I think the bug is in
git blame glideinFrontendPlugins.py
d5fb79af (Doug Strain 2012-01-11 17:08:44 -0600 394) # Out of the max_run glideins,
d5fb79af (Doug Strain 2012-01-11 17:08:44 -0600 395) # Allocate proportionally out of the total jobs
3da1255c (Parag Mhashilkar 2013-05-30 14:23:22 -0500 396) if (params_obj is not None):
d5fb79af (Doug Strain 2012-01-11 17:08:44 -0600 397) this_max=self.num_user_jobs[user]*params_obj.max_run_glideins/self.total_jobs
d5fb79af (Doug Strain 2012-01-11 17:08:44 -0600 398) this_idle=self.num_user_jobs[user]*params_obj.min_nr_glideins/self.total_jobs
d5fb79af (Doug Strain 2012-01-11 17:08:44 -0600 399) if (this_max<=0):
d5fb79af (Doug Strain 2012-01-11 17:08:44 -0600 400) this_max=1
d5fb79af (Doug Strain 2012-01-11 17:08:44 -0600 401) if (this_idle<=0):
d5fb79af (Doug Strain 2012-01-11 17:08:44 -0600 402) this_idle=1
d5fb79af (Doug Strain 2012-01-11 17:08:44 -0600 403) cel['proxy'].add_usage_details(this_idle,this_max)
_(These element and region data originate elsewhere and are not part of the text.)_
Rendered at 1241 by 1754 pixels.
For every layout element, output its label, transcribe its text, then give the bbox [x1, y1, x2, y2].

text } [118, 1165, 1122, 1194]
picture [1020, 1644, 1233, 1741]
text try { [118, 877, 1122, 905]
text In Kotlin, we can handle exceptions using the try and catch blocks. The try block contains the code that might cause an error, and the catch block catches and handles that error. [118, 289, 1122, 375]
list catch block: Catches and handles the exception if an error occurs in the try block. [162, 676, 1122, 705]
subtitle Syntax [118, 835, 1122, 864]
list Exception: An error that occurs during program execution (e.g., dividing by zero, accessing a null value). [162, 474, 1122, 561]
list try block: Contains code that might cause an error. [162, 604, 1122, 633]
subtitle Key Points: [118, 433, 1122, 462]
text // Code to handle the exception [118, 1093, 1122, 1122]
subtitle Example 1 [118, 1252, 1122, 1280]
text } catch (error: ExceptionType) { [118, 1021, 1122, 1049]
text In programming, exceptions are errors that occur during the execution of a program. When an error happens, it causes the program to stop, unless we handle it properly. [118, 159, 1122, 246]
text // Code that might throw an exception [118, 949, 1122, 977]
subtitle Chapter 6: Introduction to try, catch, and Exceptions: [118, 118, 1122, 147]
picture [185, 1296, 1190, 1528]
I.e. since CMS has a large number of users but only 10 pilot pilots, the above logic does not make sense.
Can you please have a quick look at it and either confirm or tell me I am completely off?
I have never had a look at that code before.
-------- Original Message --------
Subject: Re: [Cms-wms-support] Upgrading the AnaOps FE to v3
Date: Wed, 22 Jan 2014 11:50:53 -0800
From: Igor Sfiligoi <email@example.com>
To: Jeff Dost <firstname.lastname@example.org>
Uhm... looks like there are two values now:
 frontend@glidein-frontend ~$ condor_status -any 'CMS_T2_US_Florida_iogw1@v3_0@SDSC@UCSD-v6_0.main' -l |grep -i request |grep -v Expr
GlideClientMonitorGlideinsRequestIdle = 20
GlideClientMonitorGlideinsRequestMaxRun = 744
GlideFactoryMonitorRequestedIdle = 10
GlideFactoryMonitorRequestedMaxGlideins = 90
And, one makes sense, and the other doesn't!
Digging deeper now.
Here is the FE log
[2014-01-22 11:42:49,337] INFO: Jobs in schedd queues | Glideins | Request
[2014-01-22 11:42:49,338] INFO: Idle (match eff old uniq ) Run ( here max ) | Total Idle Run | Idle MaxRun Down Factory
[2014-01-22 11:42:49,418] INFO: 634(16799 632 627 0) 4533( 74 10000) | 76 2 74 | 20 744 Up CMS_T2_US_Florida_iogw1@v3_0@SDSC@gfactory-1.t2.ucsd.edu
On 01/22/2014 11:39 AM, Jeff Dost wrote:
Ok, I found more info,
I see the following in the factory info log:
[2014-01-22 11:28:18,705] INFO: Additional idle glideins not needed, have met request max_glideins limits 4, not submitting
And look here, after upgrade, Max requested, the red line, dropped from roughly #running, all the way down to 4!
Igor, correct me if I am wrong, but if I understand correctly, the frontend should be generating this "max requested" value, so I believe it is a problem on the frontend side.